C’est un fait accompli qu’un large éventail de milieux locaux et d’observateurs reconnaissent désormais, sans pour autant l’admettre : le pays est aujourd’hui bel et bien pris en otage par l’Iran, par le biais de sa tête de pont libanaise. Il paraît être perçu à Téhéran comme l’une des pièces de l’escalade générale à laquelle se livrent les pasdaran dans le cadre de leur bras de fer avec les États-Unis et l’Occident. Conséquence directe : le blocage de la formation du gouvernement ; les facteurs politiciens et partisans internes qui entravent la mise sur pied d’une nouvelle équipe ministérielle (querelle de prérogatives, notamment) ne semblent être que la partie visible de l’iceberg, un paravent derrière lequel se cache le régime des mollahs pour s’agripper à une carte qu’il espère marchander, entre autres, en cas d’éventuelles négociations avec Washington.

RELEVÉS EXTRAITS:
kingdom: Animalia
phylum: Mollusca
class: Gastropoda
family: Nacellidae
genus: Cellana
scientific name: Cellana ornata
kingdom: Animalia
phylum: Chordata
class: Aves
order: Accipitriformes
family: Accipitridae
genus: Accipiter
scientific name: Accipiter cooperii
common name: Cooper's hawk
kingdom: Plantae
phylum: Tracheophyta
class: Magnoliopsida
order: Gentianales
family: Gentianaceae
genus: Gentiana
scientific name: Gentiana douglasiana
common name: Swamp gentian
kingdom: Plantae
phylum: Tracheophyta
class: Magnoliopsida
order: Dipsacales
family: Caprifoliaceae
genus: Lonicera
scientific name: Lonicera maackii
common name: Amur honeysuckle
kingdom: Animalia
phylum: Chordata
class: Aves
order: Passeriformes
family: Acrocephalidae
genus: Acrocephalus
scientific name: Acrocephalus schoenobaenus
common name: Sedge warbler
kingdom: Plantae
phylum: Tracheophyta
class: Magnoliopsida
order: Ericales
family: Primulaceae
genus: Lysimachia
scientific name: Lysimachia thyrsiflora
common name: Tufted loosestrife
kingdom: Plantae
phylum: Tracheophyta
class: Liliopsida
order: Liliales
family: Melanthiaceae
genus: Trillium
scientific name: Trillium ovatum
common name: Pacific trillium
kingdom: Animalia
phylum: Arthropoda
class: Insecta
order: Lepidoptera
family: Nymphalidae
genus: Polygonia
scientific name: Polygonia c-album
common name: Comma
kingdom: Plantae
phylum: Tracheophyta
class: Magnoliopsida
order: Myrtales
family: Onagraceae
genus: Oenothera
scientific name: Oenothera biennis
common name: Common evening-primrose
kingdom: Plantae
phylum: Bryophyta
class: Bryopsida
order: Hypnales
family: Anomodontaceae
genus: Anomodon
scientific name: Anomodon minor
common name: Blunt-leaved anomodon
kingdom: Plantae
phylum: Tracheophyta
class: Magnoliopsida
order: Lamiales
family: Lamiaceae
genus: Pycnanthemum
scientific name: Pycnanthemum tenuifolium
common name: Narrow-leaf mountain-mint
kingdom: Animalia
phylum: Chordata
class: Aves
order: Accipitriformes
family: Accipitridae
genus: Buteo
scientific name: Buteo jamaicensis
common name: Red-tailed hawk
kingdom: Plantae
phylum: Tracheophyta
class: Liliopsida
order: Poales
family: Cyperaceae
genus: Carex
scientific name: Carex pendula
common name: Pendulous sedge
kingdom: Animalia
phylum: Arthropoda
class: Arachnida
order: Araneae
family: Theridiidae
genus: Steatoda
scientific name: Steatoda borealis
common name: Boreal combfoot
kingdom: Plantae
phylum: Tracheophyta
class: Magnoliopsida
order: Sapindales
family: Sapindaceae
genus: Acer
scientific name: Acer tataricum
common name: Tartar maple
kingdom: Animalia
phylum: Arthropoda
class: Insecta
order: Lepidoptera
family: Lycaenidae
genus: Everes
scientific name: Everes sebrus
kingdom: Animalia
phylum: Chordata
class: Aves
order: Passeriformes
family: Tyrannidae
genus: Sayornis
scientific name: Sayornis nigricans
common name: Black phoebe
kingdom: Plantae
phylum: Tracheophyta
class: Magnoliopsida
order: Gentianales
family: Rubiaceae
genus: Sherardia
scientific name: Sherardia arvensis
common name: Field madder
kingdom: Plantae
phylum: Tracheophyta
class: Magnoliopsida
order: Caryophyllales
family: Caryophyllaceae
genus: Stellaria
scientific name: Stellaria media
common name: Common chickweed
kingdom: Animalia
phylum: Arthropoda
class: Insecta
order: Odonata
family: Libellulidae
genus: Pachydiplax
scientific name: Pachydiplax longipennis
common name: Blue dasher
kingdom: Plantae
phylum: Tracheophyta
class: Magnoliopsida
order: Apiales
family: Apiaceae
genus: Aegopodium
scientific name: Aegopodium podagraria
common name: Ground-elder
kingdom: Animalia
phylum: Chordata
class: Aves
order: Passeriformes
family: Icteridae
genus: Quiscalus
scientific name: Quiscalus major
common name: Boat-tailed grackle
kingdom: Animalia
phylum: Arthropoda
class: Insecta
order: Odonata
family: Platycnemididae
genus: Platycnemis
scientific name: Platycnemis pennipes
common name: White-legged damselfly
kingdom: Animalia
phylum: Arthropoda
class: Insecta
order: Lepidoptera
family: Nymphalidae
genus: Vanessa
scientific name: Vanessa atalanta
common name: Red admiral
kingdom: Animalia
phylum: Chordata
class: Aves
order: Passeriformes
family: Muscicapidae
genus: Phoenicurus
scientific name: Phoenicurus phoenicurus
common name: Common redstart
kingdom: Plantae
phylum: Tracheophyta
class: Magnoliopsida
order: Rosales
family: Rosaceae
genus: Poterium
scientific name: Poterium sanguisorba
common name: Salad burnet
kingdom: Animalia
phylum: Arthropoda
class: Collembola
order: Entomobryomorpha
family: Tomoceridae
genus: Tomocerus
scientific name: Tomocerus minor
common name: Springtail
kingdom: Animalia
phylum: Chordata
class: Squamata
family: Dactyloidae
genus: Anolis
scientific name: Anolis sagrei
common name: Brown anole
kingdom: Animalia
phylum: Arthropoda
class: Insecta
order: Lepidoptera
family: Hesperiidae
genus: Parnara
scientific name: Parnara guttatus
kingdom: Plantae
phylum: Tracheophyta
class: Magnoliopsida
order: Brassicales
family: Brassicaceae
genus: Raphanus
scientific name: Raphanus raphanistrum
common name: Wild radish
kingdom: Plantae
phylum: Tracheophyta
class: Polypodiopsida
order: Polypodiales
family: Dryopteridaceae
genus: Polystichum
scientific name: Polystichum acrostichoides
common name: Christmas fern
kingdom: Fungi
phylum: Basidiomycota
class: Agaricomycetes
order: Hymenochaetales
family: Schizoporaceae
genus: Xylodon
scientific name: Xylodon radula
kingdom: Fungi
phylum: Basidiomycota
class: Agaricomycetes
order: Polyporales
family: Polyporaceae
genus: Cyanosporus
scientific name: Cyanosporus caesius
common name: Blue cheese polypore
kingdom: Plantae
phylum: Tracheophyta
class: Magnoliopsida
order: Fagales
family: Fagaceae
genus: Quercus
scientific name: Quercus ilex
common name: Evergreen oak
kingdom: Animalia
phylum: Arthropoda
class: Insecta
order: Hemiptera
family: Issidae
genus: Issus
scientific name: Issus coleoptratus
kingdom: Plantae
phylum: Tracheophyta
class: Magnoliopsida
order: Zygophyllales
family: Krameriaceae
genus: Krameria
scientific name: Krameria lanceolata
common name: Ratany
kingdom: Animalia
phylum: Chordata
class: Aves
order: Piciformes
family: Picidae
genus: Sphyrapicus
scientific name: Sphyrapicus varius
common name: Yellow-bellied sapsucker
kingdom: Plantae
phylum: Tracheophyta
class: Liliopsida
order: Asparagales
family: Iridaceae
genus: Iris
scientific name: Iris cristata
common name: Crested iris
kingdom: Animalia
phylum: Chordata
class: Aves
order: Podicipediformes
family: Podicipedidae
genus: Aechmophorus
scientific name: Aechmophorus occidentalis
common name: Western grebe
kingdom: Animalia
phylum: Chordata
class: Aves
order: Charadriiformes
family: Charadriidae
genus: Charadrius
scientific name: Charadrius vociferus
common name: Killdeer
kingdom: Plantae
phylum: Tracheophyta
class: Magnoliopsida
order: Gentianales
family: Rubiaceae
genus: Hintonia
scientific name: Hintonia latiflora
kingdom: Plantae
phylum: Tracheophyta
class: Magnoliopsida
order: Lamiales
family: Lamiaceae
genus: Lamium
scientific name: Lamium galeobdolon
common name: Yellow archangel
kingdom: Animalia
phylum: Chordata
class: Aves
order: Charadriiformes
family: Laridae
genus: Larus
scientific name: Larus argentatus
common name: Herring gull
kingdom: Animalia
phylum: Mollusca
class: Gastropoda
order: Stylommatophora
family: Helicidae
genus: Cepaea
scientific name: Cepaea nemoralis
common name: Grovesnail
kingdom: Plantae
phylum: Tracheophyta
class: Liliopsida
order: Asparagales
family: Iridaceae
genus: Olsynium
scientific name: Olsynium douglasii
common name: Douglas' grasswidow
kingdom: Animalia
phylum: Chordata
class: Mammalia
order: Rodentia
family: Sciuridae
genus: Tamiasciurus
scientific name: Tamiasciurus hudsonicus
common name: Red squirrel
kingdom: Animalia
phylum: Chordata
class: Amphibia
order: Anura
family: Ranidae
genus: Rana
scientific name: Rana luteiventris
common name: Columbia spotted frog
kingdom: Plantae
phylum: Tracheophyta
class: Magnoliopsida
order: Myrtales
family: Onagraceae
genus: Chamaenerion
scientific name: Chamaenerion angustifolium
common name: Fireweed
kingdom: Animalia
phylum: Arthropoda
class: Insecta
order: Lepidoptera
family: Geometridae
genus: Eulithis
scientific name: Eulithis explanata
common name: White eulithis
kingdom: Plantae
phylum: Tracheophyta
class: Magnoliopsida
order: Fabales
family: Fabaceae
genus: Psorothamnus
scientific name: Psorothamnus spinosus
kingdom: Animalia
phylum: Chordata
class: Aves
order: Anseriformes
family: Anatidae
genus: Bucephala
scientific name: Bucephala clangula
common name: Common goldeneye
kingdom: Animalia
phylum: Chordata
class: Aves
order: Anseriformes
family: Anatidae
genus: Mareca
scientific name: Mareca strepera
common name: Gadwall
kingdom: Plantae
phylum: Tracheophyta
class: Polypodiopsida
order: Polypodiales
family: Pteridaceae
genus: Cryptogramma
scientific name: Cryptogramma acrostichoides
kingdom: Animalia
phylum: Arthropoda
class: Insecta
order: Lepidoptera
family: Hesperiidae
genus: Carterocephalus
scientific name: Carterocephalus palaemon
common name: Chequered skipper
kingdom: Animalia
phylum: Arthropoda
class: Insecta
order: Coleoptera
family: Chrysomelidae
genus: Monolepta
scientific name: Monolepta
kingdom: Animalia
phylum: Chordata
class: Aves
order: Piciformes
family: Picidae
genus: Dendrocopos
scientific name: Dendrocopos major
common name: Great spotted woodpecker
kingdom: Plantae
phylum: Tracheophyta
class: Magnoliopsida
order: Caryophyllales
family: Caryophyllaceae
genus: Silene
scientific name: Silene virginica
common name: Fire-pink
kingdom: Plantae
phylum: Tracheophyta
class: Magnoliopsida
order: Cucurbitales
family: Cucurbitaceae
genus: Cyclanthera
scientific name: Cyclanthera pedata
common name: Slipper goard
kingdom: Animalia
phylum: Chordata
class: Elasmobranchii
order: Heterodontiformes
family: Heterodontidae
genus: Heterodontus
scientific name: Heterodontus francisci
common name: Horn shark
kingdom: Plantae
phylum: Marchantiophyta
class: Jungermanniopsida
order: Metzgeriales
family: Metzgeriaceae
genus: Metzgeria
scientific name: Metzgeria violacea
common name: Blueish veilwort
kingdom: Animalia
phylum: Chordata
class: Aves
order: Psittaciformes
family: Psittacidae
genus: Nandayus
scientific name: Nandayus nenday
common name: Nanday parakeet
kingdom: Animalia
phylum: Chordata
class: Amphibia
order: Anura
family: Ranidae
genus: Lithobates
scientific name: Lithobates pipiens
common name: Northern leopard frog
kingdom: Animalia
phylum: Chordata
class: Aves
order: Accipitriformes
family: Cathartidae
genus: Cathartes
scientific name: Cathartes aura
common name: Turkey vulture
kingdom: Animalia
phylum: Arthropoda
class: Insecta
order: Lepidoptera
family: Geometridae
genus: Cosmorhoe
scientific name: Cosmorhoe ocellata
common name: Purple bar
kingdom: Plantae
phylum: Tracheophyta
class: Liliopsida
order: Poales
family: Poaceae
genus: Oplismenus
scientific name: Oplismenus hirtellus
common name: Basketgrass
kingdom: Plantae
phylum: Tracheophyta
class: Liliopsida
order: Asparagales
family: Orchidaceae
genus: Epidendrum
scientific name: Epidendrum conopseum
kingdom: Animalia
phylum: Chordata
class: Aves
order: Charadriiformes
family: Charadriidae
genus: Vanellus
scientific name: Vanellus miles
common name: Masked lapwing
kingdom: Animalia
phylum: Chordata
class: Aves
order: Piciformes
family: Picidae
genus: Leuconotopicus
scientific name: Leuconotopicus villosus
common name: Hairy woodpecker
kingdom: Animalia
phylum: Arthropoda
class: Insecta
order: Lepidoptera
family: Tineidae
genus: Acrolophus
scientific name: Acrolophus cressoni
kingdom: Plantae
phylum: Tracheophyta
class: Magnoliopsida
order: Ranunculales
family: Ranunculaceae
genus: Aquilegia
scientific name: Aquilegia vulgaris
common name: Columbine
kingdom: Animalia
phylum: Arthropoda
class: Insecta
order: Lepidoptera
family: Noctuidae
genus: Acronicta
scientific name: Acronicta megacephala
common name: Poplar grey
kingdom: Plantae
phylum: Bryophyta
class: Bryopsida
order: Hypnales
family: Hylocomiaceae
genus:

CONSIGNE 1:
Relevez, s'il vous plaît, tous les noms propres présents dans l'extrait sur le blocage de la formation du gouvernement.
CONSIGNE 2:
Poursuivez l'extrait sur le blocage de la formation du gouvernement à partir de sa dernière phrase.

RÉPONSE 1:
l'Iran, Téhéran, les États-Unis, l'Occident, Washington

RÉPONSE 2:
De ce fait, et sauf surprise de dernière heure – qui reste malgré tout possible dans un pays comme le Liban – la formation d’un gouvernement, et donc le processus de réformes devant ouvrir la voie à une substantielle aide internationale, risque d’être reléguée aux calendes grecques. À l’évidence, la population, et avec elle le secteur privé dans ses différentes composantes, ne sont pas en mesure de supporter davantage de temps perdu ou une dégradation accrue des conditions de vie et de la conjoncture socio-économique. Dans l’une de ses dernières homélies dominicales, le patriarche maronite Béchara Raï a lancé un vibrant appel aux pays amis arabes et occidentaux, les exhortant à « ne pas lier l’aide destinée à la population libanaise au sort du gouvernement, ou de la présidence, ou des armes illégales ». « Dissociez la politique de l’humain, avait ajouté le patriarche. Le repli politique ne justifie pas le refus d’octroyer les aides nécessaires directement à la population. » Un appel d’autant plus pertinent qu’aujourd’hui, les fondements de ce qui a toujours été la raison d’être et la spécificité du Liban sont sérieusement menacés: l’école privée, les universités, les hôpitaux, le secteur bancaire, les entreprises privées dans leur ensemble (tourisme, industrie, commerce) sont frappés de plein fouet et, surtout – et c’est là le plus grave – se vident dangereusement de leurs cadres les plus compétents.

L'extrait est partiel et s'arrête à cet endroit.